This July, lay out in the backyard and treat yourself with the visual splendor of Black Orchid by Neil Gaiman and Dave McKean.

Black Orchid, by famed author Neil Gaiman (The Sandman, Stardust) is a three part comic book series about a crime fighting super hero by the same name. The original Black Orchid made her debut in DC comics in 1973 but in 1989, Gaiman with the help of illustrator Dave McKean and Vertigo comics brought her back with a vengeance and she remains relevant today.
Black Orchid (aka Suzy, Susan Linden-Thorne, Flora Black) is a master of disguise with superhuman speed, strength, agility, and of course, like all great super heroes, she flies. “Suzy” is a human plant hybrid with a deep and powerful connection to mother nature through a force called “The Green”.

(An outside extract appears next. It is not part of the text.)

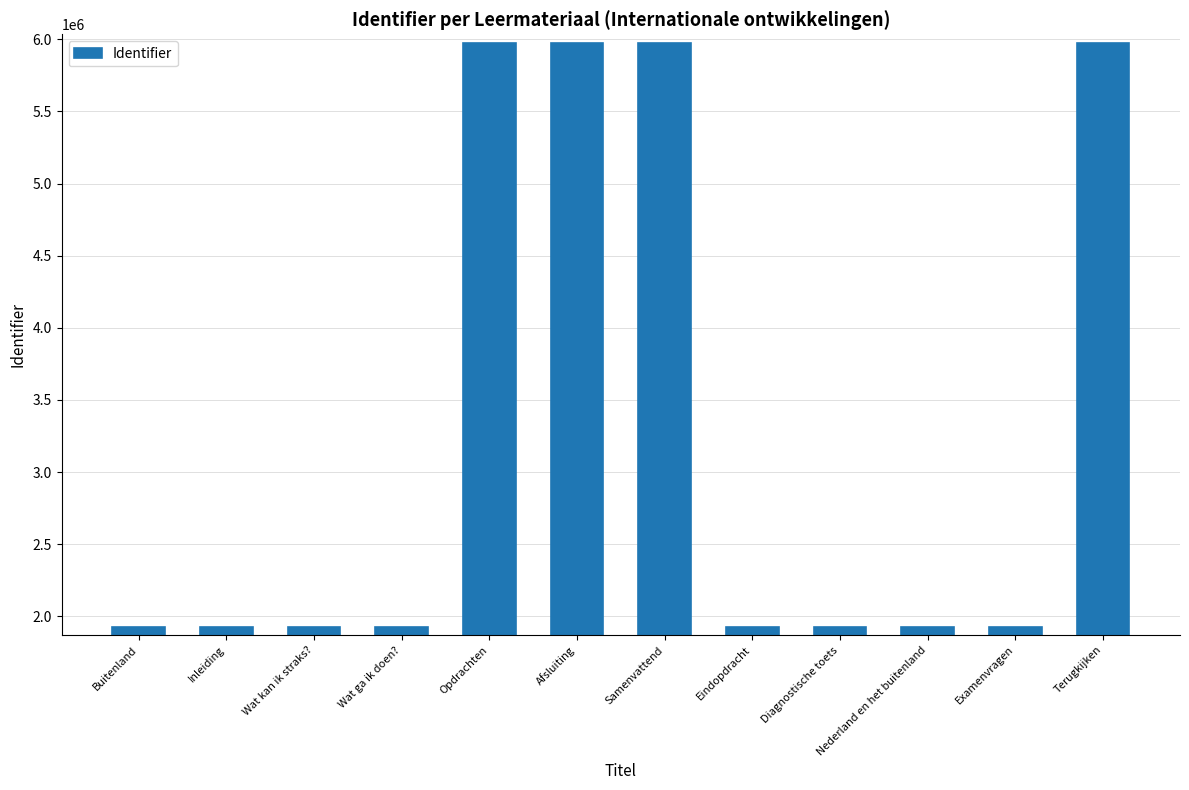

The chart shows a value of 2561718 at Diagnostische toets. True or false?

False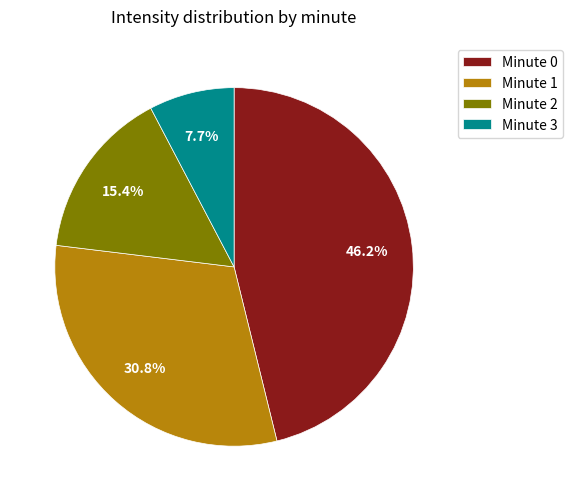

What percentage do Minute 0 and Minute 2 together represent?

61.5%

In the beginning, Susan Linden-Thorne is mysteriously and brutally murdered and reincarnates into a beautiful and deeply troubled creature. Her plight to avenge her death and rediscover herself leads to a nail biting series of strange events and surprising twists (along with some tantalizing cameos by Poison Ivy, Swamp Thing and even Batman himself) ending deep in the mystical rainforests of Brazil for an epic showdown. Dave McKean’s exquisite series of illustrations utterly transport the reader into the hearts and minds of the characters and enhance the story to boundless depths.
Whether you’re a die hard comic book subscriber or completely new to the genre, Black Orchid’s unorthodox approach has something to offer everyone. Mikal Gilmore describes its unique quality best in the introduction: “…Black Orchid…uses violence as a critique of the uses of violence – that is, as a critique of not only how violence figures into our actions and our psychology, but also how it figures into our myths and our art…” and to take it one step further – how its figures into our environment.
Amongst an ever growing mass of important (yet sometimes dry) ecological reads, Black Orchid is a welcome fantasy thrill ride that manages to inspire and address our very real human link to the natural world. It successfully articulates the fragility, strength and wonder of this place we call Earth.